Comparison of "supertape" capacities, including SDLT.

===Drives===

| Drive | Capacity (GB) | Interface | Data Rate (MB/s) | Date | Media |
| TK50/TZ30 | 0.1 | proprietary/SCSI | 0.045 | 1984 | CT I |
| TK70 | 0.3 | proprietary | 0.045 | 1987 | CT II |
| THZ01/DLT260/Tx85 | 2.6 | DSSI/SCSI | 0.8 | 1991 | DLT III |
| THZ02/DLT600/Tx86 | 6 | DSSI/SCSI | 0.8 | 1991 | DLT III |
| DLT2000/Tx87 | 10 | Fast SCSI-2 | 1.25 | 1993 | DLT III |
| DLT2000XT | 15 | Fast SCSI-2 | 1.25 | 1995 | DLT IIIXT |
| DLT4000/Tx88 | 20 | Fast SCSI-2 | 1.5 | 1994 | DLT IV |
| DLT7000/Tx89 | 35 | Fast/Wide SCSI-2 | 5 | 1996 | DLT IV |
| DLT8000 | 40 | Fast/Wide SCSI-2 | 6 | 1999 | DLT IV |
| SDLT 220 | 110 | Ultra-2-Wide SCSI | 11 | 1998 | SDLT I |
| SDLT 320 | 160 | Ultra-2-Wide SCSI | 16 | 2002 | SDLT I |
| SDLT 600 | 300 | Ultra-160 SCSI/FC 2Gb | 36 | 2004 | SDLT II |
| SDLT 600A | 300 | GbE (FTP, HTTP) | 36 | 2005 | SDLT II |
| DLT-S4 | 800 | Ultra-320 SCSI/FC 4Gb/SAS | 60 | 2006 | S4 |
| DLT-S4A | 800 | GbE (FTP, HTTP) | 60 | 2007 | S4 |
Value line
| DLT1 | 40 | Fast/Wide SCSI-2 | 3 | 1999 | DLT IV |
| DLT-VS80 | 40 | Fast/Wide SCSI-2 | 3 | 2001 | DLT IV |
| DLT-VS160 | 80 | Ultra-2-Wide SCSI | 8 | 2003 | VS1 |
| DLT-V4 | 160 | Ultra-160 SCSI/SATA/USB | 10 | 2005 | VS1 |

===Media===

| Name | Formats (GB) | Colour | Supported by (ro=read only) |
|---|---|---|---|
| CompacTape I | 0.1 | Light Grey | TK50/TZ30, TK70 (ro) |
| CompacTape II | 0.3 | Dark Grey | TK70 |
| DLTtape III | 2.6, 6, 10 | Light brown | DLT260/600, DLT2000/2000XT/4000/7000 |
| DLTtape IIIXT | 15 | White | DLT2000XT/4000/7000/8000 |
| DLTtape IV | 20, 35, 40^{[a]} | Dark brown | DLT4000/7000/8000, DLT1/DLT-VS80^{[a]}, SDLT220/320 (ro) |
| Cleaning Tape III | 20 cleans | Beige | DLT2000/2000XT/4000/7000/8000 |
| SDLTtape I | 110, 160 | Dark green | SDLT220/320, SDLT600 (ro), DLT-S4 (ro) |
| SDLTtape II | 300 | Dark blue | SDLT600, DLT-S4 (ro) |
| DLTtape S4 | 800 | Dark purple | DLT-S4 |
| SDLT Cleaning Tape | 20 cleans | Light grey | SDLT220/320/600, DLT-S4 |
| DLTtape VS1 | 80, 160 | Ivory/Black | VS160, DLT-V4, SDLT600 (ro) |
| DLT VS Cleaning Tape | 20 cleans | Brown | DLT1, DLT-VS80 |
| DLT VS160 Cleaning Tape | 20 cleans | Light grey | DLT-VS160, DLT-V4 |

 DLTtape IV can support both DLT4000/7000/8000 and DLT1/DLT-VS80 for full functions; once DLTtape IV media has been written to or formatted in a DLT7000/8000 drive, this media cannot be read, written to, or formatted in a DLT1/DLT-VS80 drive unless it is degaussed.
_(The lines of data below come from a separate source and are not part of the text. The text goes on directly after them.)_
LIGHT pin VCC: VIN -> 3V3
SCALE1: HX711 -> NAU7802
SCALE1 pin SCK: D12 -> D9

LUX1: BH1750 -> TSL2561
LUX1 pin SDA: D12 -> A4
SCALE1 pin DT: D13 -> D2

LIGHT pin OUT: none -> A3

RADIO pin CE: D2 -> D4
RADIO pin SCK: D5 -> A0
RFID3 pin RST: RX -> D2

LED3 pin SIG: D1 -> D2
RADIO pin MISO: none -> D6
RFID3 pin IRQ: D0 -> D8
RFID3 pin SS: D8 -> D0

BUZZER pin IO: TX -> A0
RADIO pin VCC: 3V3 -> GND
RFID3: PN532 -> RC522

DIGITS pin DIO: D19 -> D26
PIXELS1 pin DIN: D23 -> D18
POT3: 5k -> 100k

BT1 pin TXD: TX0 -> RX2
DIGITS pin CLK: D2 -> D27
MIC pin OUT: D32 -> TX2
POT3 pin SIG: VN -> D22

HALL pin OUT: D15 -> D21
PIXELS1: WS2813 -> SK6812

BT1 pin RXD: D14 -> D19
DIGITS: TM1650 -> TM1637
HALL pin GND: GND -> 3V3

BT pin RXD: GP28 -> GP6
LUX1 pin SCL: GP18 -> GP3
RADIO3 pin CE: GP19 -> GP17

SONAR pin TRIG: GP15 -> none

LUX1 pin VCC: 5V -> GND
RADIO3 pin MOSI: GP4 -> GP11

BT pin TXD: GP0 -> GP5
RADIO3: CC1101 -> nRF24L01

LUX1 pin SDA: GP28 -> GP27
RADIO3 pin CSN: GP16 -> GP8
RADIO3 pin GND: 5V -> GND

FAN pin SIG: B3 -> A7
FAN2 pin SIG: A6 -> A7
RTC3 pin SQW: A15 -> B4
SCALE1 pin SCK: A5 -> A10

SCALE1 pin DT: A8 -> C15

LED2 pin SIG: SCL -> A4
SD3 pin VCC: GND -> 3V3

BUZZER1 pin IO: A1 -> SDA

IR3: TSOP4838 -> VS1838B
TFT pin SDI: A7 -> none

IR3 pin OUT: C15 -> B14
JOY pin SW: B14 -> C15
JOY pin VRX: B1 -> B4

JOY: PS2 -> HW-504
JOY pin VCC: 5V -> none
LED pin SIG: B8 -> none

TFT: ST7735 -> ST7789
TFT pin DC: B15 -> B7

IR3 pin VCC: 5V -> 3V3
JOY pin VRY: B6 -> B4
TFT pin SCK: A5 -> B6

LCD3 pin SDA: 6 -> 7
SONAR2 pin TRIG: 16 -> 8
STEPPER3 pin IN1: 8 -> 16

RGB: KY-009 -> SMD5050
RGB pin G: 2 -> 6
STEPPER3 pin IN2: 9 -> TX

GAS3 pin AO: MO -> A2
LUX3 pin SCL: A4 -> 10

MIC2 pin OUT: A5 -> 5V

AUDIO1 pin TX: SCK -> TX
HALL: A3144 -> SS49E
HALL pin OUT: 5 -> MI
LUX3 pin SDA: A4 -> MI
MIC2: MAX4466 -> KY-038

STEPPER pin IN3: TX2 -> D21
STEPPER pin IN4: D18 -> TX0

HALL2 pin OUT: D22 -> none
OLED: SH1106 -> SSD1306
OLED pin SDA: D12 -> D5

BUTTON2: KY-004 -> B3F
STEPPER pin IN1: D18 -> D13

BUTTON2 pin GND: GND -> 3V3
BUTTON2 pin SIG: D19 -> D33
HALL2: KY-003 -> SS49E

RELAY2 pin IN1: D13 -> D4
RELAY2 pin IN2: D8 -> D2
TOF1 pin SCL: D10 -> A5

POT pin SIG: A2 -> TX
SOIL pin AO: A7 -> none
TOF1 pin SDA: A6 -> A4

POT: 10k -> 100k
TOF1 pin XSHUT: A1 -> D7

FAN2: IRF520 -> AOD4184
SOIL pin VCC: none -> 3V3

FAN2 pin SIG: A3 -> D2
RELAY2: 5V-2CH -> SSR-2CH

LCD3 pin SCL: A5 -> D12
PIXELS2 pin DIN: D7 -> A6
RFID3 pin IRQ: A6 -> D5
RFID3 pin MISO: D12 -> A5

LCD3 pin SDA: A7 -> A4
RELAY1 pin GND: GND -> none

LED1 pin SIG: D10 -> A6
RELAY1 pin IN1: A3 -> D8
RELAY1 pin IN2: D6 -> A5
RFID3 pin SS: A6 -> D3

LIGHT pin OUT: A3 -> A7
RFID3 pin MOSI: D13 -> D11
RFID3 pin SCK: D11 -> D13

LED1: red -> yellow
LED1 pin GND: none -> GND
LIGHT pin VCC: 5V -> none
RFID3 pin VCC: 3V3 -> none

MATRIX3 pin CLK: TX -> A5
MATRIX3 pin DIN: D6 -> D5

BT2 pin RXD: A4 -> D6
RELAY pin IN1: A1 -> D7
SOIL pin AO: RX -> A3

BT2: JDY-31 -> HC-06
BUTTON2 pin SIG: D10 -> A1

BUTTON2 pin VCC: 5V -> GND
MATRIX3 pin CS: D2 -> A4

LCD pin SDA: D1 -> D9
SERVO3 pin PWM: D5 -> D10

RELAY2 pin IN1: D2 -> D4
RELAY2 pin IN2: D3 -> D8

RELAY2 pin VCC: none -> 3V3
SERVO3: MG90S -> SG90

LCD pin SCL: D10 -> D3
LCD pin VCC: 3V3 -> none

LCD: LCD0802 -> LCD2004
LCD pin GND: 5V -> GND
Once the media has been written to or formatted in a DLT4000 drive, the media cannot be written to or formatted in a DLT1/DLT-VS80 drive unless it is degaussed but it can be read. This is because the DLT1/VS series use a different recording format that is not fully supported by the other family.

Tapes written in value series drives can typically be read in (and often written to) higher end drives of a similar vintage, so long as the drive's technical specifications contain interoperability options.